* PROVIDED DATA
--------------------------------
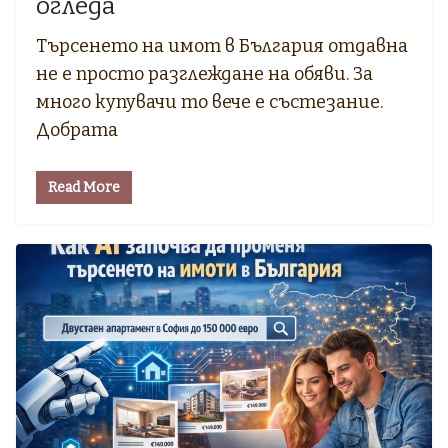
огледа
Търсенето на имот в България отдавна
не е просто разглеждане на обяви. За
много купувачи то вече е състезание.
Добрата
Read More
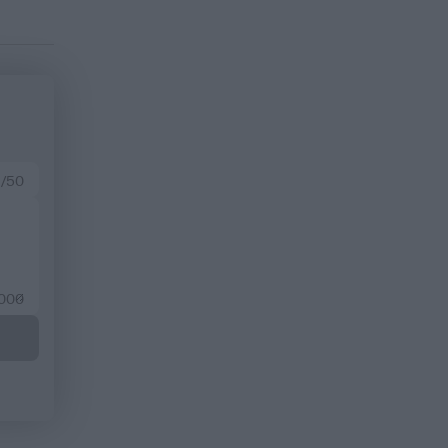
 /50
2000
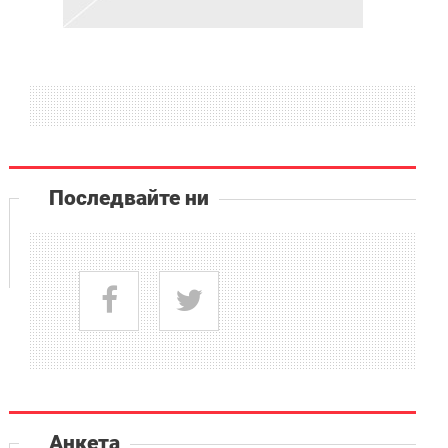
Последвайте ни
Анкета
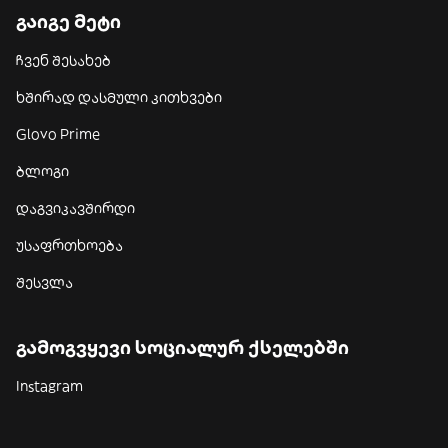
გაიგე მეტი
ჩვენ შესახებ
ხშირად დასმული კითხვები
Glovo Prime
ბლოგი
დაგვიკავშირდი
უსაფრთხოება
შესვლა
გამოგვყევი სოციალურ ქსელებში
Instagram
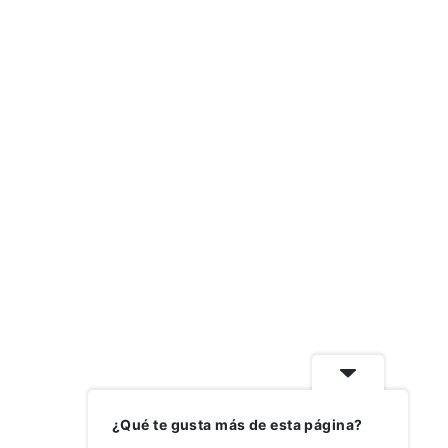
¿Qué te gusta más de esta página?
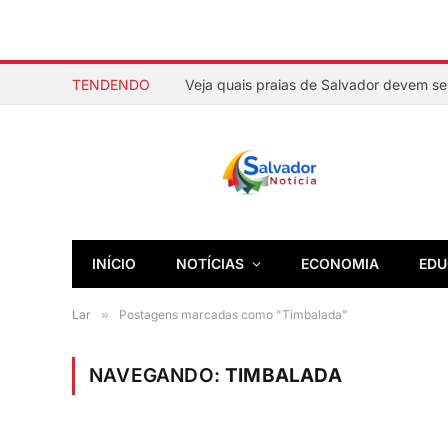
TENDENDO
INÍCIO
NOTÍCIAS
ECONOMIA
EDU
Lar
»
Postagens marcadas como "Timbalada"
NAVEGANDO:
TIMBALADA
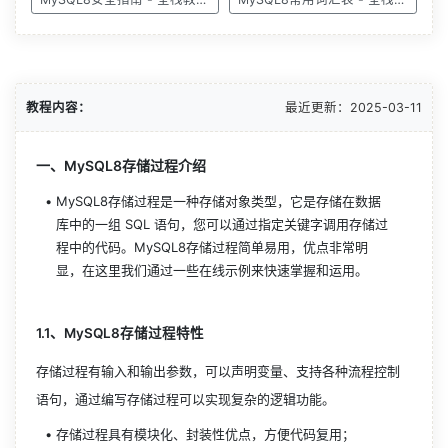
教程内容：
最近更新：
2025-03-11
一、MySQL8存储过程介绍
MySQL8存储过程是一种存储对象类型，它是存储在数据
库中的一组 SQL 语句，您可以通过指定关键字调用存储过
程中的代码。MySQL8存储过程简单易用，优点非常明
显，在这里我们通过一些在线示例来快速掌握和运用。
1.1、MySQL8存储过程特性
存储过程有输入和输出参数，可以声明变量、支持各种流程控制
语句，通过编写存储过程可以实现复杂的逻辑功能。
存储过程具有模块化、封装性优点，方便代码复用；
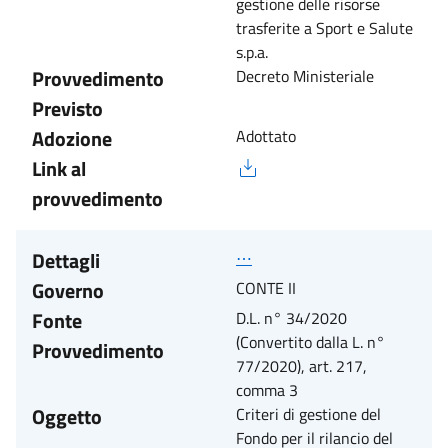
gestione delle risorse
trasferite a Sport e Salute
s.p.a.
Provvedimento
Decreto Ministeriale
Previsto
Adozione
Adottato
Link al
provvedimento
Dettagli
⋯
Governo
CONTE II
Fonte
D.L. n° 34/2020
(Convertito dalla L. n°
Provvedimento
77/2020), art. 217,
comma 3
Oggetto
Criteri di gestione del
Fondo per il rilancio del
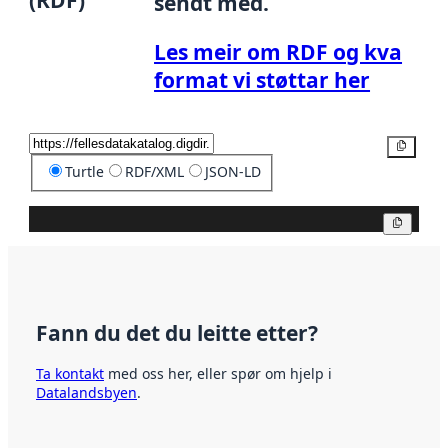
sendt med.
Les meir om RDF og kva
format vi støttar her
Kopier
Turtle
RDF/XML
JSON-LD
Kopier
Fann du det du leitte etter?
Ta kontakt
med oss her, eller spør om hjelp i
Datalandsbyen
.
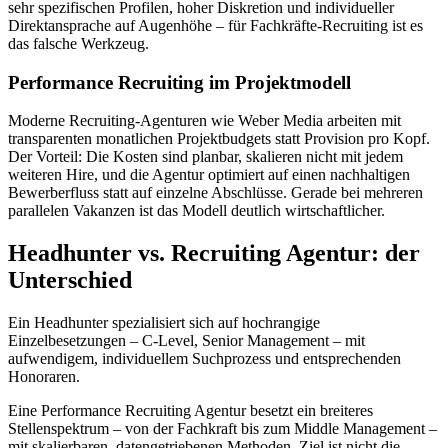
sehr spezifischen Profilen, hoher Diskretion und individueller
Direktansprache auf Augenhöhe – für Fachkräfte-Recruiting ist es
das falsche Werkzeug.
Performance Recruiting im Projektmodell
Moderne Recruiting-Agenturen wie Weber Media arbeiten mit
transparenten monatlichen Projektbudgets statt Provision pro Kopf.
Der Vorteil: Die Kosten sind planbar, skalieren nicht mit jedem
weiteren Hire, und die Agentur optimiert auf einen nachhaltigen
Bewerberfluss statt auf einzelne Abschlüsse. Gerade bei mehreren
parallelen Vakanzen ist das Modell deutlich wirtschaftlicher.
Headhunter vs. Recruiting Agentur: der
Unterschied
Ein Headhunter spezialisiert sich auf hochrangige
Einzelbesetzungen – C-Level, Senior Management – mit
aufwendigem, individuellem Suchprozess und entsprechenden
Honoraren.
Eine Performance Recruiting Agentur besetzt ein breiteres
Stellenspektrum – von der Fachkraft bis zum Middle Management –
mit skalierbaren, datengetriebenen Methoden. Ziel ist nicht die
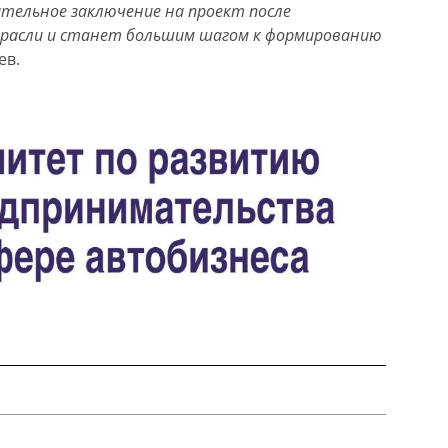
ительное заключение на проект после
отрасли и станет большим шагом к формированию
ев.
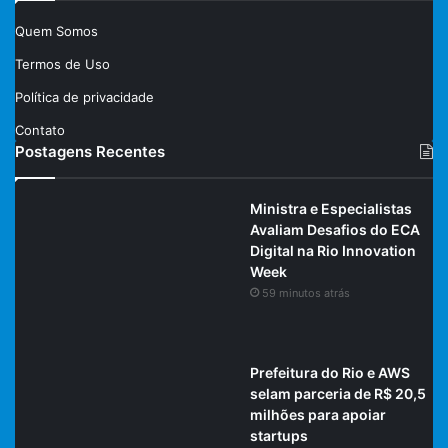
Quem Somos
Termos de Uso
Política de privacidade
Contato
Postagens Recentes
Ministra e Especialistas
Avaliam Desafios do ECA
Digital na Rio Innovation
Week
59 minutos atrás
Prefeitura do Rio e AWS
selam parceria de R$ 20,5
milhões para apoiar
startups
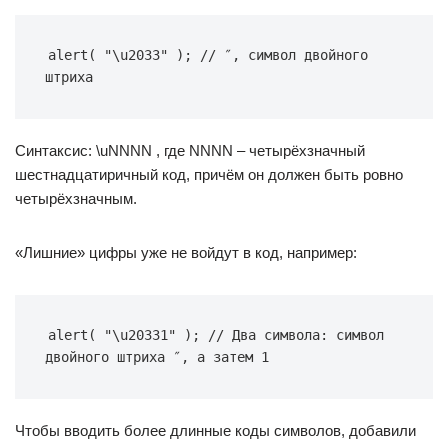
alert( "\u2033" ); // ″, символ двойного 
штриха
Синтаксис: \uNNNN , где NNNN – четырёхзначный
шестнадцатиричный код, причём он должен быть ровно
четырёхзначным.
«Лишние» цифры уже не войдут в код, например:
alert( "\u20331" ); // Два символа: символ 
двойного штриха ″, а затем 1
Чтобы вводить более длинные коды символов, добавили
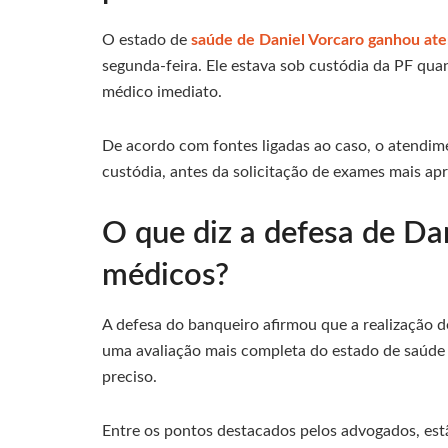
O estado de
saúde de Daniel Vorcaro ganhou ate
segunda-feira. Ele estava sob custódia da PF q
médico imediato.
De acordo com fontes ligadas ao caso, o atendime
custódia, antes da solicitação de exames mais ap
O que diz a defesa de Da
médicos?
A defesa do banqueiro afirmou que a realização d
uma avaliação mais completa do estado de saúde
preciso.
Entre os pontos destacados pelos advogados, estã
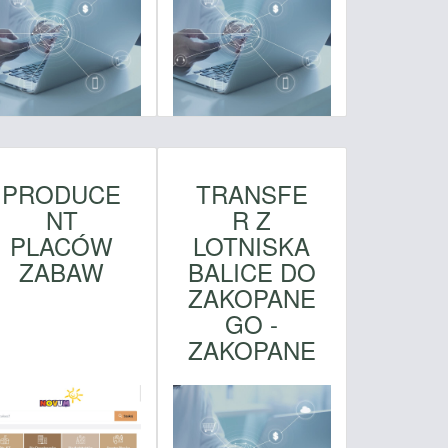
PRODUCE
TRANSFE
NT
R Z
PLACÓW
LOTNISKA
ZABAW
BALICE DO
ZAKOPANE
GO -
ZAKOPANE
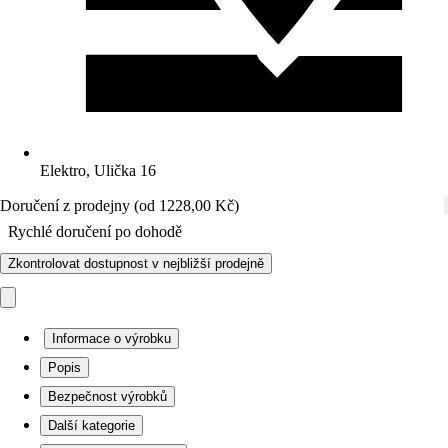
Elektro, Ulička 16
Doručení z prodejny (od 1228,00 Kč)
Rychlé doručení po dohodě
Zkontrolovat dostupnost v nejbližší prodejně
Informace o výrobku
Popis
Bezpečnost výrobků
Další kategorie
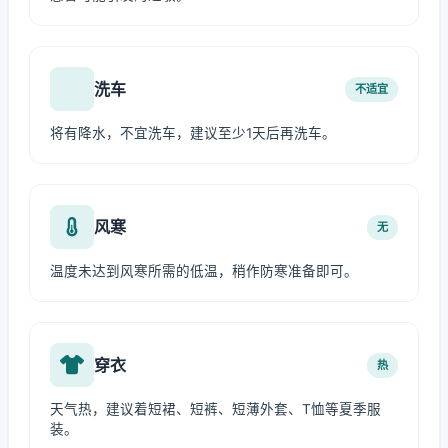
洗车
不适宜
将有降水，不宜洗车，建议至少1天后再洗车。
风寒
无
温度未达到风寒所需的低温，稍作防寒准备即可。
穿衣
热
天气热，建议着短裙、短裤、短薄外套、T恤等夏季服
装。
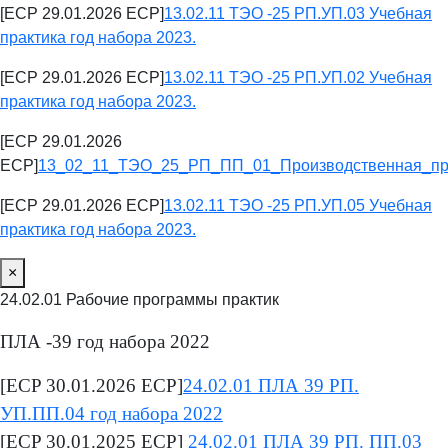
[ECP 29.01.2026 ECP]
13.02.11 ТЭО -25 РП.УП.03 Учебная
практика год набора 2023.
[ECP 29.01.2026 ECP]
13.02.11 ТЭО -25 РП.УП.02 Учебная
практика год набора 2023.
[ECP 29.01.2026
ECP]
13_02_11_ТЭО_25_РП_ПП_01_Производственная_пра
[ECP 29.01.2026 ECP]
13.02.11 ТЭО -25 РП.УП.05 Учебная
практика год набора 2023.
×
24.02.01 Рабочие программы практик
ПЛА -39 год набора 2022
[ECP 30.01.2026 ECP]
24.02.01 ПЛА 39 РП.
УП.ПП.04 год набора 2022
[ECP 30.01.2025 ECP]
24.02.01 ПЛА 39 РП. ПП.03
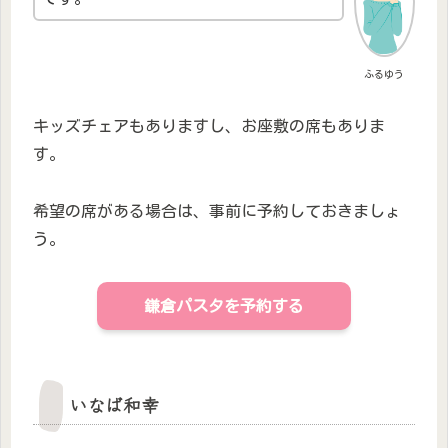
ふるゆう
キッズチェアもありますし、お座敷の席もありま
す。
希望の席がある場合は、事前に予約しておきましょ
う。
鎌倉パスタを予約する
いなば和幸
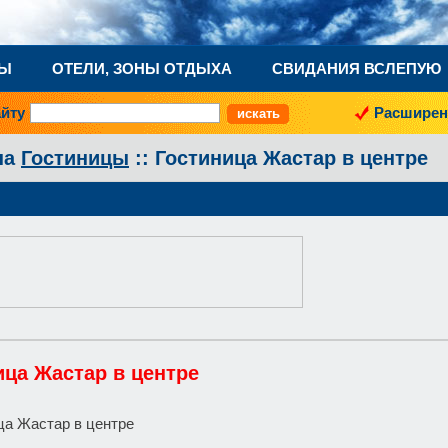
НЫ
ОТЕЛИ, ЗОНЫ ОТДЫХА
СВИДАНИЯ ВСЛЕПУЮ
айту
Расширен
на
Гостиницы
:: Гостиница Жастар в центре
ица Жастар в центре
--------------------------------
* ASSIGNED TASK
Can you pull every line of text from the data above, word for word, and leave out the pictures?

* SOLUTION TO THE PROBLEM
огледа
Търсенето на имот в България отдавна
не е просто разглеждане на обяви. За
много купувачи то вече е състезание.
Добрата
Read More
 /50
2000
Последвайте ни
Анкета
გაიგე მეტი
ჩვენ შესახებ
ხშირად დასმული კითხვები
Glovo Prime
ბლოგი
დაგვიკავშირდი
უსაფრთხოება
შესვლა
გამოგვყევი სოციალურ ქსელებში
Instagram
¿Qué te gusta más de esta página?
TENDENDO
INÍCIO
NOTÍCIAS
ECONOMIA
EDU
Lar
»
Postagens marcadas como "Timbalada"
NAVEGANDO:
TIMBALADA
教程内容：
最近更新：
2025-03-11
一、MySQL8存储过程介绍
MySQL8存储过程是一种存储对象类型，它是存储在数据
库中的一组 SQL 语句，您可以通过指定关键字调用存储过
程中的代码。MySQL8存储过程简单易用，优点非常明
显，在这里我们通过一些在线示例来快速掌握和运用。
1.1、MySQL8存储过程特性
存储过程有输入和输出参数，可以声明变量、支持各种流程控制
语句，通过编写存储过程可以实现复杂的逻辑功能。
存储过程具有模块化、封装性优点，方便代码复用；
gestione delle risorse
trasferite a Sport e Salute
s.p.a.
Provvedimento
Decreto Ministeriale
Previsto
Adozione
Adottato
Link al
provvedimento
Dettagli
⋯
Governo
CONTE II
Fonte
D.L. n° 34/2020
(Convertito dalla L. n°
Provvedimento
77/2020), art. 217,
comma 3
Oggetto
Criteri di gestione del
Fondo per il rilancio del
sendt med.
Les meir om RDF og kva
format vi støttar her
Kopier
Turtle
RDF/XML
JSON-LD
Kopier
Fann du det du leitte etter?
Ta kontakt
med oss her, eller spør om hjelp i
Datalandsbyen
.
sehr spezifischen Profilen, hoher Diskretion und individueller
Direktansprache auf Augenhöhe – für Fachkräfte-Recruiting ist es
das falsche Werkzeug.
Performance Recruiting im Projektmodell
Moderne Recruiting-Agenturen wie Weber Media arbeiten mit
transparenten monatlichen Projektbudgets statt Provision pro Kopf.
Der Vorteil: Die Kosten sind planbar, skalieren nicht mit jedem
weiteren Hire, und die Agentur optimiert auf einen nachhaltigen
Bewerberfluss statt auf einzelne Abschlüsse. Gerade bei mehreren
parallelen Vakanzen ist das Modell deutlich wirtschaftlicher.
Headhunter vs. Recruiting Agentur: der
Unterschied
Ein Headhunter spezialisiert sich auf hochrangige
Einzelbesetzungen – C-Level, Senior Management – mit
aufwendigem, individuellem Suchprozess und entsprechenden
Honoraren.
Eine Performance Recruiting Agentur besetzt ein breiteres
Stellenspektrum – von der Fachkraft bis zum Middle Management –
mit skalierbaren, datengetriebenen Methoden. Ziel ist nicht die
ительное заключение на проект после
отрасли и станет большим шагом к формированию
ев.
Quem Somos
Termos de Uso
Política de privacidade
Contato
Postagens Recentes
Ministra e Especialistas
Avaliam Desafios do ECA
Digital na Rio Innovation
Week
59 minutos atrás
Prefeitura do Rio e AWS
selam parceria de R$ 20,5
milhões para apoiar
startups
alert( "\u2033" ); // ″, символ двойного 
штриха
Синтаксис: \uNNNN , где NNNN – четырёхзначный
шестнадцатиричный код, причём он должен быть ровно
четырёхзначным.
«Лишние» цифры уже не войдут в код, например:
alert( "\u20331" ); // Два символа: символ 
двойного штриха ″, а затем 1
Чтобы вводить более длинные коды символов, добавили
O estado de
saúde de Daniel Vorcaro ganhou ate
segunda-feira. Ele estava sob custódia da PF q
médico imediato.
De acordo com fontes ligadas ao caso, o atendime
custódia, antes da solicitação de exames mais ap
O que diz a defesa de Da
médicos?
A defesa do banqueiro afirmou que a realização d
uma avaliação mais completa do estado de saúde
preciso.
Entre os pontos destacados pelos advogados, estã
PRODUCE
TRANSFE
NT
R Z
PLACÓW
LOTNISKA
ZABAW
BALICE DO
ZAKOPANE
GO -
ZAKOPANE
Elektro, Ulička 16
Doručení z prodejny (od 1228,00 Kč)
Rychlé doručení po dohodě
Zkontrolovat dostupnost v nejbližší prodejně
Informace o výrobku
Popis
Bezpečnost výrobků
Další kategorie
洗车
不适宜
将有降水，不宜洗车，建议至少1天后再洗车。
风寒
无
温度未达到风寒所需的低温，稍作防寒准备即可。
穿衣
热
天气热，建议着短裙、短裤、短薄外套、T恤等夏季服
装。
[ECP 29.01.2026 ECP]
13.02.11 ТЭО -25 РП.УП.03 Учебная
практика год набора 2023.
[ECP 29.01.2026 ECP]
13.02.11 ТЭО -25 РП.УП.02 Учебная
практика год набора 2023.
[ECP 29.01.2026
ECP]
13_02_11_ТЭО_25_РП_ПП_01_Производственная_пра
[ECP 29.01.2026 ECP]
13.02.11 ТЭО -25 РП.УП.05 Учебная
практика год набора 2023.
×
24.02.01 Рабочие программы практик
ПЛА -39 год набора 2022
[ECP 30.01.2026 ECP]
24.02.01 ПЛА 39 РП.
УП.ПП.04 год набора 2022
[ECP 30.01.2025 ECP]
24.02.01 ПЛА 39 РП. ПП.03
ふるゆう
キッズチェアもありますし、お座敷の席もありま
す。
希望の席がある場合は、事前に予約しておきましょ
う。
鎌倉パスタを予約する
いなば和幸
НЫ
ОТЕЛИ, ЗОНЫ ОТДЫХА
СВИДАНИЯ ВСЛЕПУЮ
айту
Расширен
на
Гостиницы
:: Гостиница Жастар в центре
ица Жастар в центре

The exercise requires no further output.